#### Problems and tasks
**1)** In the MongoDB guide below, rewrite the paragraph beginning "Interval Chunks:" as a short list that keeps its main facts.
**2)** Which extract mode does the MongoDB guide below recommend for pulling data from a collection?

#### Page extract
========

MongoDB best practice for pulling large amounts of data

In historical data migration / large collection(s) cases, there is a need to pull a vast amount of data from MongoDB into any of the optional target DWH available in the Data Integration console.

This guide will walk you through the best practice and efficient way to connect your MongoDB to Data Integration.

Source configuration

Extract Method: We recommend using the Incremental extract mode for pulling data from your collection. This mode pulls data by an incremental value that performs as an Index, fetching only the data that changed since the last run. In the Incremental extract method there are additional options:

Incremental Attributes: Set the name of the incremental attribute to run by. For example, UpdateTime.
Incremental Type: Timestamp | Epoch. Choose the incremental attribute.
Date Range:
- In Timestamp, choose your date increment range to run by.
- In Epoch, choose the value increment range to run by.
- If you enter no End Date / Value, the default is the last date/value in the table. Data Integration manages the increment automatically.
Include End Value: Should the increment process take the end value of the run or not.
Interval Chunks: Define the chunk size for data retrieval. Split the data by minutes, hours, days, months, or years. Split your data into chunks when the source returns large amounts of data, to avoid a call timeout from the source side.
Max Rows In Batch: When parsing data in the file zone from BSON to a JSON file, add a batch max rows limit as best practice (the number of rows Data Integration reads in a single batch before moving to the next one). To determine the size of the rows, follow this principle:

When parsing data in the file zone from BSON screenshot

After every 50% reduction, test the Data Flow and check if it is running successfully, follow this process up until you set a size that enable the Data Flow to run as expected.

========

#### Dataset extract

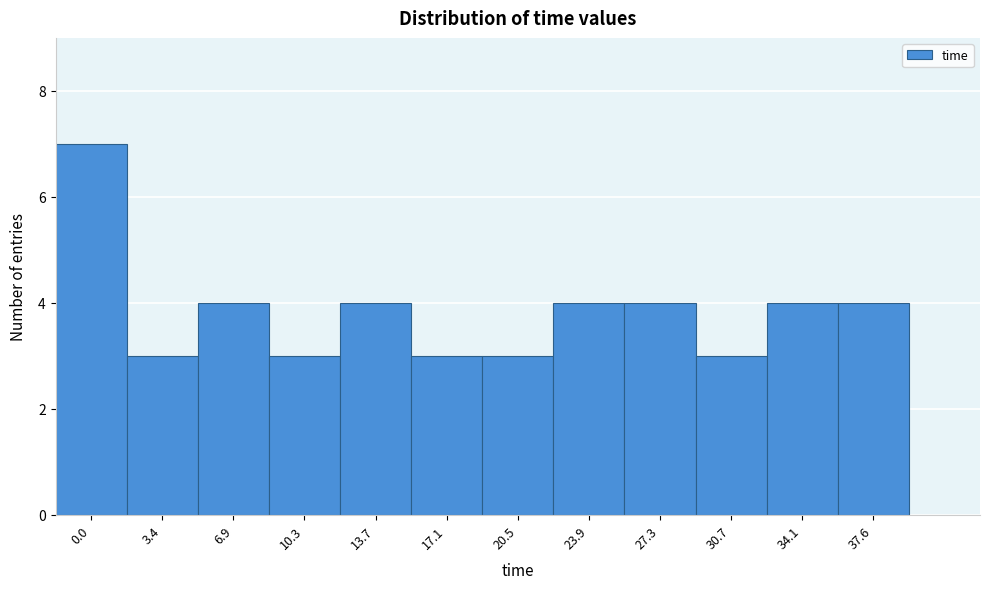

Reading left to right, extract all data points from this chart.

7	3	4	3	4	3	3	4	4	3	4	4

========

#### Answers to the exercise
**1)**
- Interval Chunks sets the chunk size for retrieving data.
- Data can be split by minutes, hours, days, months, or years.
- Splitting into chunks is used when the source returns large amounts of data, to avoid a call timeout on the source side.

**2)** The Incremental extract mode.